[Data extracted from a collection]
# # # # # # #

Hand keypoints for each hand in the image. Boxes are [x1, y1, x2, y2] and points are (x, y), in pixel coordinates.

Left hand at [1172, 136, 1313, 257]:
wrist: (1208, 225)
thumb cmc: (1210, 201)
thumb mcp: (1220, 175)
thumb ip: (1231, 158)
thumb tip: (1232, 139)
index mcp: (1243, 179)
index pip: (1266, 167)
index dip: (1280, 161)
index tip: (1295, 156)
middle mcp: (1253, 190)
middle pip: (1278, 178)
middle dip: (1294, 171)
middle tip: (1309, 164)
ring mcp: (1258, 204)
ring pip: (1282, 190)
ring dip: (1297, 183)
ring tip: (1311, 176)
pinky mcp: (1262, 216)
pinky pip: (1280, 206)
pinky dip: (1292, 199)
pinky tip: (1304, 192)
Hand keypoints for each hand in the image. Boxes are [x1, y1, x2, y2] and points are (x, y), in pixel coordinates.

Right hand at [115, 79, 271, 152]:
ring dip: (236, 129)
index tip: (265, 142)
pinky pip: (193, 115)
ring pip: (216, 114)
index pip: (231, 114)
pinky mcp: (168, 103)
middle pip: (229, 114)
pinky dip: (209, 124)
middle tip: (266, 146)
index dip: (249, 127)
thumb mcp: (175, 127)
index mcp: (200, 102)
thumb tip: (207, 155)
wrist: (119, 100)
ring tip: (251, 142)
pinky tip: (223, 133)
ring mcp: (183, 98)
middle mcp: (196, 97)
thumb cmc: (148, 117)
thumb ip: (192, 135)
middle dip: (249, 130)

# # # # # # #

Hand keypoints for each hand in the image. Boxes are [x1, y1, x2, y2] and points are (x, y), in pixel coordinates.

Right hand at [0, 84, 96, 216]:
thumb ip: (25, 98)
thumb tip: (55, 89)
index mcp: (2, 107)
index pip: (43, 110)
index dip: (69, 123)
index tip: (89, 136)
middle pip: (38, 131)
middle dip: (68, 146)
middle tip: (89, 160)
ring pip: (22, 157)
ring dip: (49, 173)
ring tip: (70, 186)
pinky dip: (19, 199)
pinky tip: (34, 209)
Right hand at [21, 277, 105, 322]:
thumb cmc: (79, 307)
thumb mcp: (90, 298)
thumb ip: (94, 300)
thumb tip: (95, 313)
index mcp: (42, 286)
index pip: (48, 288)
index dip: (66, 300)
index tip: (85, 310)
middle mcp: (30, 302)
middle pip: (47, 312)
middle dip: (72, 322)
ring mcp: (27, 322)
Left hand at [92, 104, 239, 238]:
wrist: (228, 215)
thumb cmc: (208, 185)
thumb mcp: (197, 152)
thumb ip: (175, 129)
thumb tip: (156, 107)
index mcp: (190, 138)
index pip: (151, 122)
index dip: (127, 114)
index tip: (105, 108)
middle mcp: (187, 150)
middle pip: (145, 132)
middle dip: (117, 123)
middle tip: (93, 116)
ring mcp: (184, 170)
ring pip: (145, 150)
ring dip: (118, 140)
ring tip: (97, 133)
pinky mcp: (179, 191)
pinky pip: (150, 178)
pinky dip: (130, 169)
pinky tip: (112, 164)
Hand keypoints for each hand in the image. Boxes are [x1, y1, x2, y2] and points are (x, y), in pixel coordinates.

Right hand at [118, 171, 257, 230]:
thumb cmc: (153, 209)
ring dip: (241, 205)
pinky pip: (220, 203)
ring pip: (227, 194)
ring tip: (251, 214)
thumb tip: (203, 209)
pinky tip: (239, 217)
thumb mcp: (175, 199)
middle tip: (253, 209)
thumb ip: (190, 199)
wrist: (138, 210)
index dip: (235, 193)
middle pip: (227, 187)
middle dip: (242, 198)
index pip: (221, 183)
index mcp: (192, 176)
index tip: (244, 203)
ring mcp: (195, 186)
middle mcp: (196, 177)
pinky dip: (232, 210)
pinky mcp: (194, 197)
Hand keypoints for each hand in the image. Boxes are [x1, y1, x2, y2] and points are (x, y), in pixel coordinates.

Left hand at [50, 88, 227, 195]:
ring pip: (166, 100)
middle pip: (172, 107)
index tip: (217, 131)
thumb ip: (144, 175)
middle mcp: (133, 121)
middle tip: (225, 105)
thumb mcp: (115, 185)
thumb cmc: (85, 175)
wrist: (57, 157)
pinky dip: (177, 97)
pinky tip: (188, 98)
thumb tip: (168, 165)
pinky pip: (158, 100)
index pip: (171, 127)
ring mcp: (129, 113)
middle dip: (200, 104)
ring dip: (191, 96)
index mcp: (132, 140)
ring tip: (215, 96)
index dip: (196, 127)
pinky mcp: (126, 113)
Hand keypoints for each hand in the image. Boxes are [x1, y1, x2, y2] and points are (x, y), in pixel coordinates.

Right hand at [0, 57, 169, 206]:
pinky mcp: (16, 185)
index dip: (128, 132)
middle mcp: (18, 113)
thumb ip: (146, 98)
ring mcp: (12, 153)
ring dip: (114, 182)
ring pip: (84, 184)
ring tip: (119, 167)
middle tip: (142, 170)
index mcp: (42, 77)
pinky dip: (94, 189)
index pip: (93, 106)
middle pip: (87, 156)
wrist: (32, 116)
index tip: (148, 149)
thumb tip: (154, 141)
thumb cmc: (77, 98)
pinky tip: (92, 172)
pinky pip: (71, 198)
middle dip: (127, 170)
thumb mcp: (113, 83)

# # # # # # #

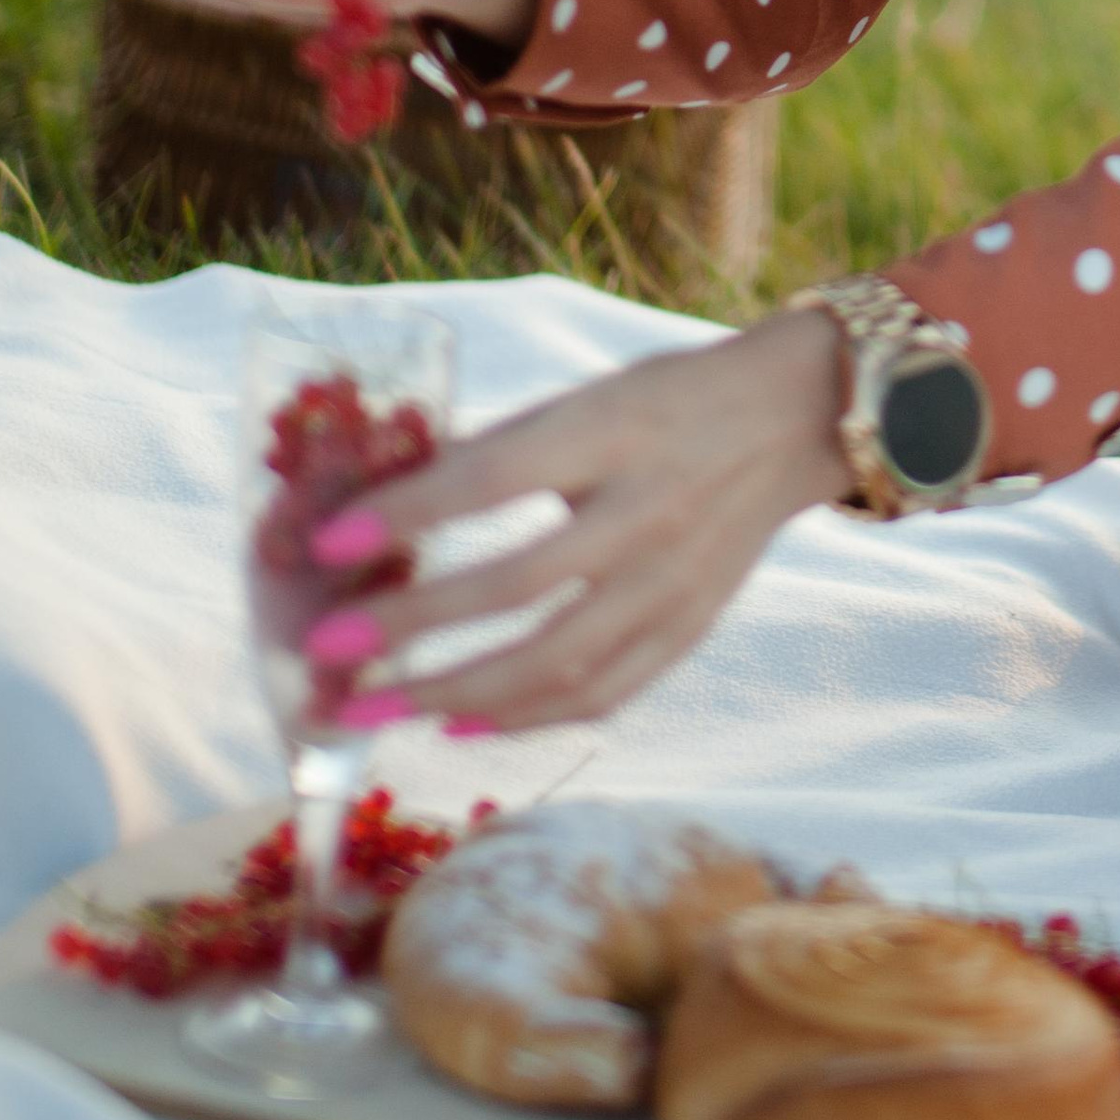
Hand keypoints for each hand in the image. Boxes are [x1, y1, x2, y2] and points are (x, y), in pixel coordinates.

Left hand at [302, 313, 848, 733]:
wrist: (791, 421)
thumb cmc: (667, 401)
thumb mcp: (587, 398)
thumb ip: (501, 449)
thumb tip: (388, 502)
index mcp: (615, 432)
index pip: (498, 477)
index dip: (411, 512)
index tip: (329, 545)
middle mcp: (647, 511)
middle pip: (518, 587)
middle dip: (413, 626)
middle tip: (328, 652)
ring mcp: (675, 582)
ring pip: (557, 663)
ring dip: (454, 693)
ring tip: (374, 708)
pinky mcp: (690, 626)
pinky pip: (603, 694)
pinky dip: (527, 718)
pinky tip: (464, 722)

# # # # # # #

**REQUIRED WORK:**
Each line of the records above that includes the string "Right" should be counted. Report the total alone.

**RESPONSE AREA:**
5